Sull’immigrazione la sinistra danese è diventata un modello per la destra
Le sue politiche restrittive e molto controverse sono elogiate e apprezzate dai conservatori di tutta Europa
Nel 1952 la Danimarca è stata il primo paese al mondo a ratificare la Convenzione di Ginevra sui diritti dei rifugiati, un trattato internazionale delle Nazioni Unite fondato sui principi della protezione e del non respingimento. Oggi la Danimarca è presa però come un esempio dai partiti conservatori di tutt’Europa per le sue politiche molto restrittive in tema di migrazione: una politica attuata prima dalla destra e portata avanti con continuità anche dai Socialdemocratici al governo.
I Socialdemocratici, storico partito del centrosinistra danese, sono tornati al governo dopo le elezioni del 2019. E per la prima volta dopo anni la campagna elettorale di quell’anno non si era concentrata sul tema dell’immigrazione perché la maggior parte dei partiti era di fatto d’accordo con le misure molto severe e discriminatorie contro le persone migranti imposte negli ultimi anni dal centrodestra d’intesa con il centrosinistra che, una volta al governo, le aveva portate avanti con continuità.
______
COMPITI DA SVOLGERE —
A. Secondo l'articolo sull'immigrazione in Danimarca, in che anno la Danimarca ha ratificato la Convenzione di Ginevra sui diritti dei rifugiati?
B. Queste affermazioni concordano con l'articolo sull'immigrazione in Danimarca? (i) I Socialdemocratici sono tornati al governo dopo le elezioni del 2019. (ii) La campagna elettorale del 2019 si era concentrata soprattutto sull'immigrazione. (iii) La Convenzione di Ginevra si fonda sui principi della protezione e del non respingimento. Rispondi sì o no a ciascuna e cita le parole decisive dell'articolo.
C. Riproduci fedelmente il passo dell'articolo sull'immigrazione in Danimarca che comincia con "Sull’immigrazione la sinistra" e termina con "Socialdemocratici al governo.".

DATI MEMORIZZATI —
______
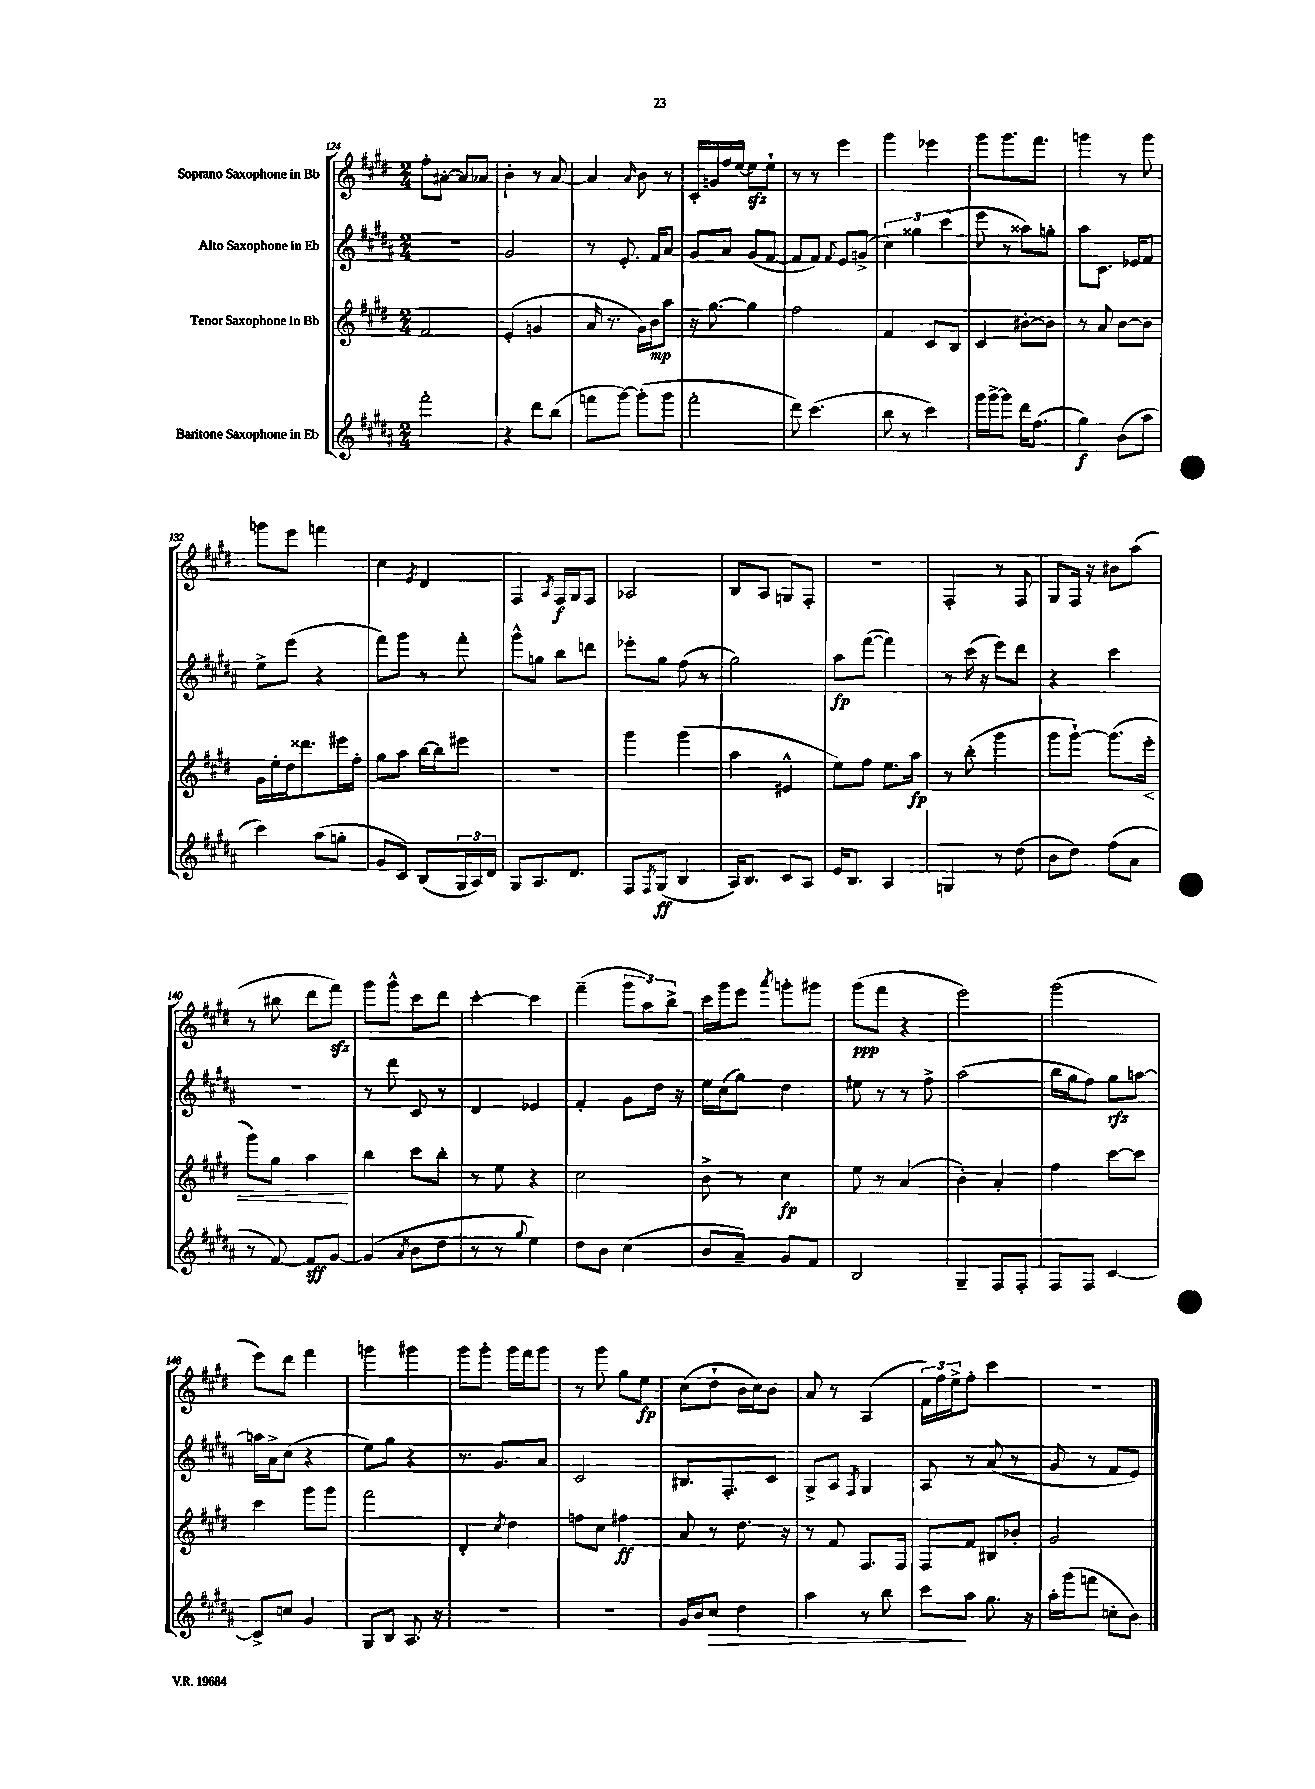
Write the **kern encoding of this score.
______
SOLUZIONI —
A. Nel 1952.

B.
(i) Sì: "sono tornati al governo dopo le elezioni del 2019"
(ii) No: "non si era concentrata sul tema dell’immigrazione"
(iii) Sì: "fondato sui principi della protezione e del non respingimento"

C.
Sull’immigrazione la sinistra danese è diventata un modello per la destra
Le sue politiche restrittive e molto controverse sono elogiate e apprezzate dai conservatori di tutta Europa
Nel 1952 la Danimarca è stata il primo paese al mondo a ratificare la Convenzione di Ginevra sui diritti dei rifugiati, un trattato internazionale delle Nazioni Unite fondato sui principi della protezione e del non respingimento. Oggi la Danimarca è presa però come un esempio dai partiti conservatori di tutt’Europa per le sue politiche molto restrittive in tema di migrazione: una politica attuata prima dalla destra e portata avanti con continuità anche dai Socialdemocratici al governo.